Quel est le moment de votre carrière que vous aimeriez rejouer ?

La médaille d’or avec l’équipe de France. EN NBA, j’ai gagné tôt (21 ans). Alors ue l’équipe de France, pendant 13 ans on n’a pas gagné. Ça a été long. Je me suis toujours dit que si je ne gagnais pas de titre avec les Bleus, je n’aurais pas réussi ma carrière. Et en 2013, on perd contre Miami avec les Spurs et je ne voulais pas forcément venir à l’Euro… mais finalement j’ai dit oui. En même temps, ce n’était pas compliqué de me faire venir sous le maillot de l’équipe de France. Premier match, on se prend une belle défaite contre l’Allemagne et finalement, on va au bout avec ce discours que vous connaissez et on décroche enfin cette médaille d’or. C’est un peu la philosophie de notre coach chez les Spurs Gregg Popovich. Il y a une pierre que tu souhaites casser. Tu tapes sans cesse, 100 coups, 1.000 coups. Rien. Et au bout du 2.000e coup, ça casse. Et ce n’est pas le 2.000e coup qui a cassé, ce sont toutes les tentatives cumulées.
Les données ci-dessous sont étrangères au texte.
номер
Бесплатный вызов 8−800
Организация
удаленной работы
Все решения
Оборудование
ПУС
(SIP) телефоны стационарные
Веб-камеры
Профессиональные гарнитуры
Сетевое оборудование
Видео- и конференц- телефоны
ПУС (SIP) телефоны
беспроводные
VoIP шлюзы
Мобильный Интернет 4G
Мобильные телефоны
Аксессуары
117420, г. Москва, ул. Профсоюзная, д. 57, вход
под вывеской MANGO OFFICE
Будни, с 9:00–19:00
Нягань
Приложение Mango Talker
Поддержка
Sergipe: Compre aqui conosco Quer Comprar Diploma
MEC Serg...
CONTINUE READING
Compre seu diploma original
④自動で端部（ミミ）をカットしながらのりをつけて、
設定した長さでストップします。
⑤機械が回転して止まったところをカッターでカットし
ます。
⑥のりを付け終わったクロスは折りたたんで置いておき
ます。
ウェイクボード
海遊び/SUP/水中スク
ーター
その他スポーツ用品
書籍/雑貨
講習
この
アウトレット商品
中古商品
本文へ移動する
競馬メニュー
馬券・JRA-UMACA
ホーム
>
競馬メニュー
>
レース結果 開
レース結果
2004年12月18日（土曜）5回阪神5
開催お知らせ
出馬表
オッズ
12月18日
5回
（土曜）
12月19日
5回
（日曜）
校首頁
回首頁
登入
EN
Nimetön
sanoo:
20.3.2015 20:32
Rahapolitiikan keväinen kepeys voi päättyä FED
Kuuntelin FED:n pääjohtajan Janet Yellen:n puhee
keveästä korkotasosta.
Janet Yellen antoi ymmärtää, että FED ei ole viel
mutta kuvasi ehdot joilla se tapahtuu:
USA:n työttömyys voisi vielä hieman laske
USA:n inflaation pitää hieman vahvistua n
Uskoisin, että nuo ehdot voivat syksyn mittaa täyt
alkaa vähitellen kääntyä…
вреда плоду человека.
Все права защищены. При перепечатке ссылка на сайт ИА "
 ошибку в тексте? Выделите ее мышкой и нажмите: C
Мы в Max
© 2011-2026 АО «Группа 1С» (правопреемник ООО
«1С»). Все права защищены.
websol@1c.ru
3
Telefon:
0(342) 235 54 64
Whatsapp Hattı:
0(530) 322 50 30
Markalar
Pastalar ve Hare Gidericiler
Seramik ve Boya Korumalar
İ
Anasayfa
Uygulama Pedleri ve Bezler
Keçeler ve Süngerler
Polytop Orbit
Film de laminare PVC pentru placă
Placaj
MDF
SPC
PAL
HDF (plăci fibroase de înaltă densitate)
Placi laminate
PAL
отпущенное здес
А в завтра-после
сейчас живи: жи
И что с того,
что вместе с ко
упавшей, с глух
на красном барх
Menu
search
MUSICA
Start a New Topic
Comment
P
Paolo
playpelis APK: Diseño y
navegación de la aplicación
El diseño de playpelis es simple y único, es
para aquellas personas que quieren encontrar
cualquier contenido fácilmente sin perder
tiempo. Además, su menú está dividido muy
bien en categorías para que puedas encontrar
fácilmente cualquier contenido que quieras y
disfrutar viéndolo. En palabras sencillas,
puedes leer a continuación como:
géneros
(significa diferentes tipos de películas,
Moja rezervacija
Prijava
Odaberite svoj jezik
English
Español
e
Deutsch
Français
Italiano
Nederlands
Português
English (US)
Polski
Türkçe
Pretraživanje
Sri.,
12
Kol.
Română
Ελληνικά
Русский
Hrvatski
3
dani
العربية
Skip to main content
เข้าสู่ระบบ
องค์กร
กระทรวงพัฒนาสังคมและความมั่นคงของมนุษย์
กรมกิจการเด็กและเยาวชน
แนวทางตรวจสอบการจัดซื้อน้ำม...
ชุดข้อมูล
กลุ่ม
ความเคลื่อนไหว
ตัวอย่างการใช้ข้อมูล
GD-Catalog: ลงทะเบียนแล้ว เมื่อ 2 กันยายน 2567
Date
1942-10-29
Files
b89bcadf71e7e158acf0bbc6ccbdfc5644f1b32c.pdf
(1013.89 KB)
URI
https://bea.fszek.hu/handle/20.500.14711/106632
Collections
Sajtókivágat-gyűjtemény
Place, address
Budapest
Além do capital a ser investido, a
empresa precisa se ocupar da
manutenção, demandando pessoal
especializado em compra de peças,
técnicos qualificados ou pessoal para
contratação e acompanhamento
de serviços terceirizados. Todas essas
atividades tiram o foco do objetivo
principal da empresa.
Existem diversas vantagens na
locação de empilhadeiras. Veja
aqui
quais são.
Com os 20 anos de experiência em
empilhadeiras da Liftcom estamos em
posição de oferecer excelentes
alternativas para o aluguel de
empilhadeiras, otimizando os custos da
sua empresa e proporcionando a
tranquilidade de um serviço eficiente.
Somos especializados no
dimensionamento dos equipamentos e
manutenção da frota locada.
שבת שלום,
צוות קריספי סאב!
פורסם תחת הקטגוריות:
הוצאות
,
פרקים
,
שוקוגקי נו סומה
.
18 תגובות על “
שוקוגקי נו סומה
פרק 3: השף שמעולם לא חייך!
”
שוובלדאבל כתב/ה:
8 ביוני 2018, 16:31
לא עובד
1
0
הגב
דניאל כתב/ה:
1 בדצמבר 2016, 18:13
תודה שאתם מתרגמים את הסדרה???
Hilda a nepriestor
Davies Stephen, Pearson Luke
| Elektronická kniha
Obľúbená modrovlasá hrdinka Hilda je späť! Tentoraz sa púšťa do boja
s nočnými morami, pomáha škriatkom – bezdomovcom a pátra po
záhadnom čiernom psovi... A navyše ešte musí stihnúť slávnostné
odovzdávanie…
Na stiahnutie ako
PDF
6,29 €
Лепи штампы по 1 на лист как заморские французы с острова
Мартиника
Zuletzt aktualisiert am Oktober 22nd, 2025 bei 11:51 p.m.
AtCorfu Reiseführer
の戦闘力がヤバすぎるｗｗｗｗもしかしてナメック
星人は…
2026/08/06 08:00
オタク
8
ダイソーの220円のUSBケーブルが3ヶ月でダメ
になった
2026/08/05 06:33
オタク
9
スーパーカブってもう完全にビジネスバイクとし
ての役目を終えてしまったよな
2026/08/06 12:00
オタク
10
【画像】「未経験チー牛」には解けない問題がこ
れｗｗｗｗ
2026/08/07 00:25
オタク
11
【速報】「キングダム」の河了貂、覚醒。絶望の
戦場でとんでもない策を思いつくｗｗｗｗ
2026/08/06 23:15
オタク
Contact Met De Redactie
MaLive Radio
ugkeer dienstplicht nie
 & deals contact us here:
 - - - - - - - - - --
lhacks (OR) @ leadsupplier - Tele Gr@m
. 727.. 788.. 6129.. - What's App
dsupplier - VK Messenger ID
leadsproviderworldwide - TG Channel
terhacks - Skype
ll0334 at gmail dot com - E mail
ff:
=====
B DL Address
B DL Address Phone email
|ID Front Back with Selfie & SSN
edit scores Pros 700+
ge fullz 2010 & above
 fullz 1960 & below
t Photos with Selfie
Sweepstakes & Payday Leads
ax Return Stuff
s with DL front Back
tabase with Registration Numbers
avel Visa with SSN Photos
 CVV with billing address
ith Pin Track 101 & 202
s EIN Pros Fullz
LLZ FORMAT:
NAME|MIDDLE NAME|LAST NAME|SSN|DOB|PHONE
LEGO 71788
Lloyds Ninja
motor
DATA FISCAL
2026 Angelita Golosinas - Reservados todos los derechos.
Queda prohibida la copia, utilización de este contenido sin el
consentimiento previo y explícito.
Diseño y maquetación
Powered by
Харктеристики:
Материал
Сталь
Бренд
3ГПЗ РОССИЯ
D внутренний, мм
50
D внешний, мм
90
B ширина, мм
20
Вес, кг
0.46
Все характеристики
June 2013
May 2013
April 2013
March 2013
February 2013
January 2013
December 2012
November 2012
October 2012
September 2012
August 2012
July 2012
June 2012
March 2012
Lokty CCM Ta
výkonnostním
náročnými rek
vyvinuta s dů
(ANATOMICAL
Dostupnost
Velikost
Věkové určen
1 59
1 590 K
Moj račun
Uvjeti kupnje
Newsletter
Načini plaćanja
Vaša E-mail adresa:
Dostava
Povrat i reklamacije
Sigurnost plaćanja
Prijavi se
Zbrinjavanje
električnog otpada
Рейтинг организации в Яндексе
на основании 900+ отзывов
Et voilà, c’est pareil avec notre titre à l’Euro.

Est-ce que cela vous aurait plu de jouer avec Victor Wembanyama ?

Bien sûr ! Bon déjà moi, et c’est mon opinion, j’ai eu l’honneur de jouer avec le meilleur ailier fort de l’histoire de la NBA, Tim Duncan. C’est pour ça que Victor a la pression. Il y a une tradition de «Big men» aux Spurs avec Tim Duncan et David Robinson. Mais évidemment, ça aurait été génial de jouer avec lui. En équipe de France, avec un grand comme lui, on aurait pu taper plus de fois l’Espagne. C’est marrant quand je jouais, je n’avais pas trop de grand. Je n’avais pas de Rudy, Mathias ou Victor. J’avais Boris mais ce n’était pas le plus grand. On aurait gagné plus de médailles d’or avec lui en équipe de France. Mais je suis très fier de ma carrière, des joueurs avec qui j’ai joué. Et en tant que pionnier, je suis fier de voir l’équipe de France où elle est aujourd’hui. A notre façon, on a inspiré plusieurs joueurs actuels.

Quel serait votre 5 majeur All Time sans vous ? 

Stephen Curry, Michael Jordan, LeBron James, Tim Duncan et Shaquille O’Neal.